(Exercise prompt) Please report how many lines in the records below contain the word "right", and give nothing else.
================================
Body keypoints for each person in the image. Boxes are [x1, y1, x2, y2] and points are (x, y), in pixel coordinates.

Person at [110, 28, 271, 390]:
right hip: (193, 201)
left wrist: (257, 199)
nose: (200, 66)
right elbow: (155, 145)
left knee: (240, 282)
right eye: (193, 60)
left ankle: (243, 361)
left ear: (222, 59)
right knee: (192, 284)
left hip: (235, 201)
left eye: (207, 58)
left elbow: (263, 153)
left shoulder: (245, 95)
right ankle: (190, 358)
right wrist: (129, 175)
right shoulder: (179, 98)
================================
(Output of the exercise) 7